Walker answered questions on "Fox and Friends" early Friday morning. He called the "John Doe" investigation of his campaign and conservative groups "resolved" following rulings in federal and state courts, saying the documents were old news.
"They're going to come at it with just about everything out there and the media, at least many of the media, are willing accomplices to this," said Walker. "But the facts of the case are pretty clear.
Two judges did order the investigation halted, but the case is not finished. The 7th Circuit Court of Appeals is still considering whether the investigation into fundraising and spending should continue.
Walker claims the allegations are overblown.
"What you see is the left and others out there trying to stir things up," said Walker.

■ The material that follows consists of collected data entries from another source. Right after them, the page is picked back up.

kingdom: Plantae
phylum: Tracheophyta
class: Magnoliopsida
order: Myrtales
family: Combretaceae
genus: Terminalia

It's not being done by Walker's opponent, Democratic candidate Mary Burke. She said on a TV show recorded Friday in Milwaukee that she was "disappointed" in the allegations, but they wouldn't be a focus of her campaign.
"But certainly this investigation should run its course - the people of Wisconsin are owed that - but in my campaign I’m going to be focusing on making sure they get to know me and the type of governor that I’ll be," said Burke in an interview with Mike Gousha, in a transcript released by her campaign Friday. She has instead been focused on recent jobs figures showing the state ranked 37th in the nation in job creation.

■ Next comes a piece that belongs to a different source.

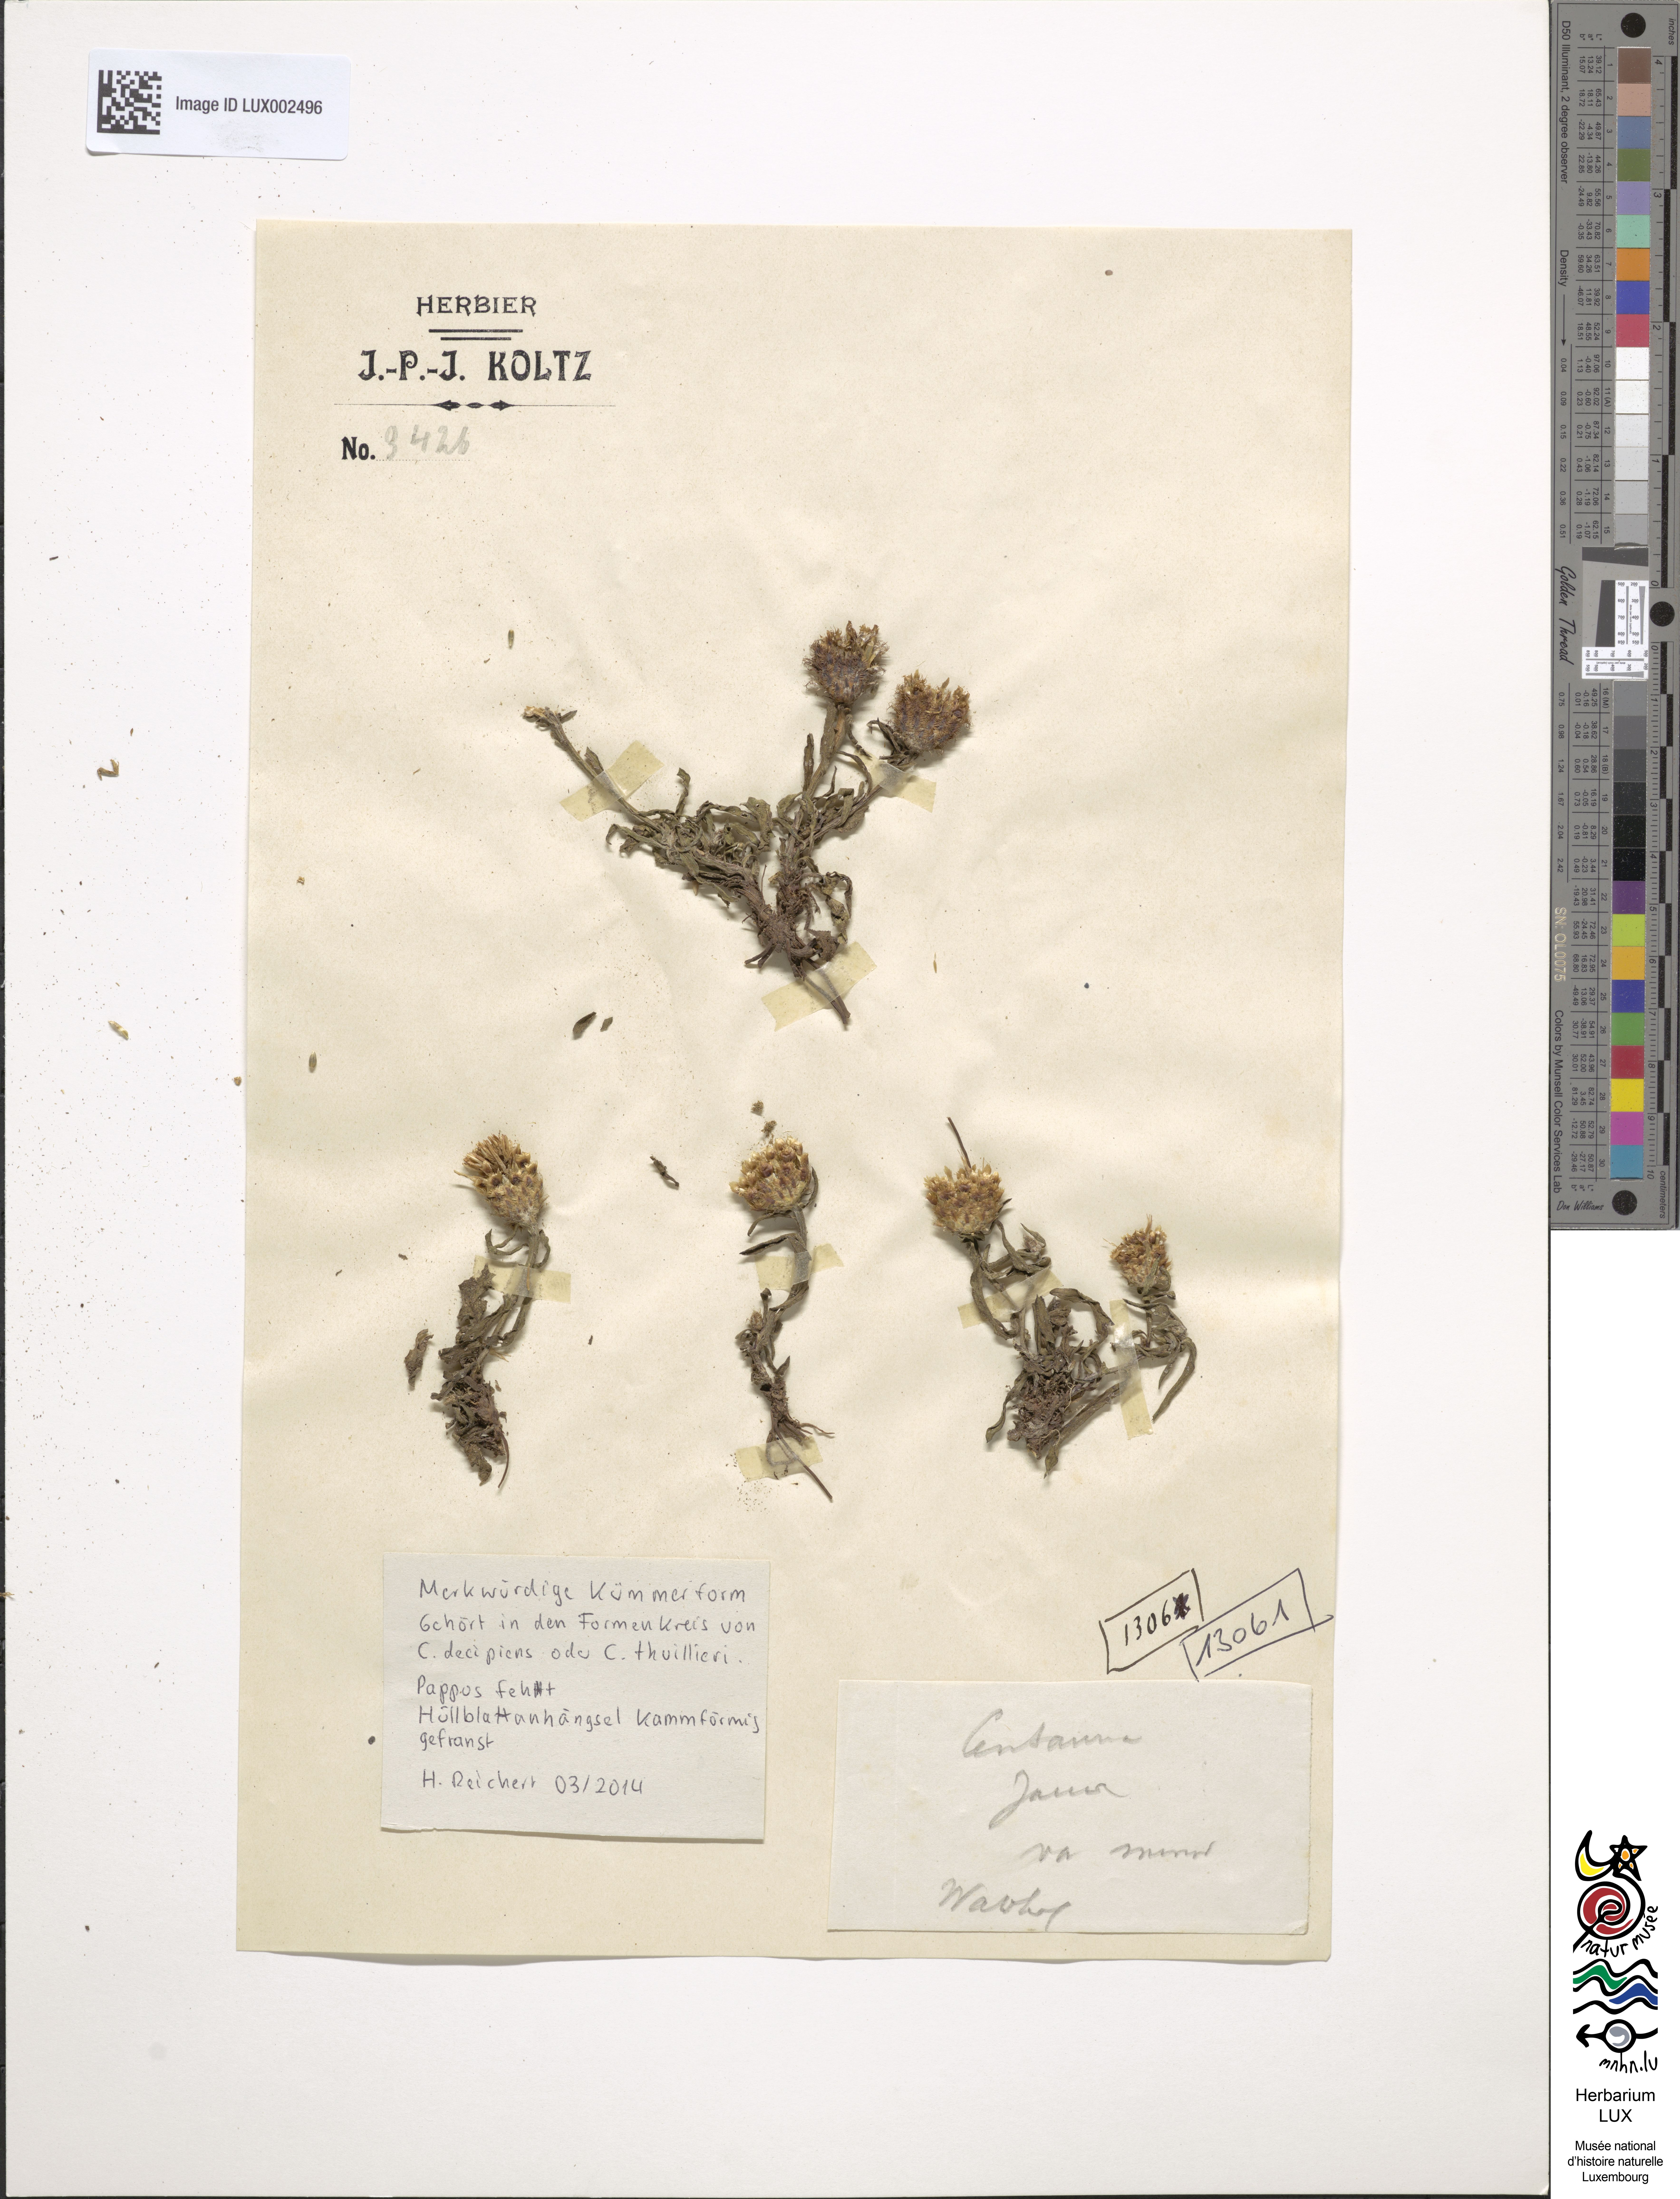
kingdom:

Marquette Law Professor Charles Franklin says the strategy may make sense.
"We don't know if the John Doe issue will still be a hot issue come November," said Franklin. "I think we're very confident that jobs will remain a core part of the campaign."
Meanwhile other liberal groups, including One Wisconsin Now, are trying to draw attention to the allegations.
"I don't think that you're in a good place when you have to defend and say this investigation that says I was involved in criminal acts is over because I think people don't buy that," said Scot Ross, Executive Director of OWN.
Walker fired back with his own attack Friday, starting a statewide media buy aimed at connecting Mary Burke to the Doyle Administration
Franklin says his Marquette Law Poll asked seven times in 2012 on the last John Doe investigation and the issue didn't really move voters one way or the other as it developed. He'll be asking about this in his next poll due out in late July.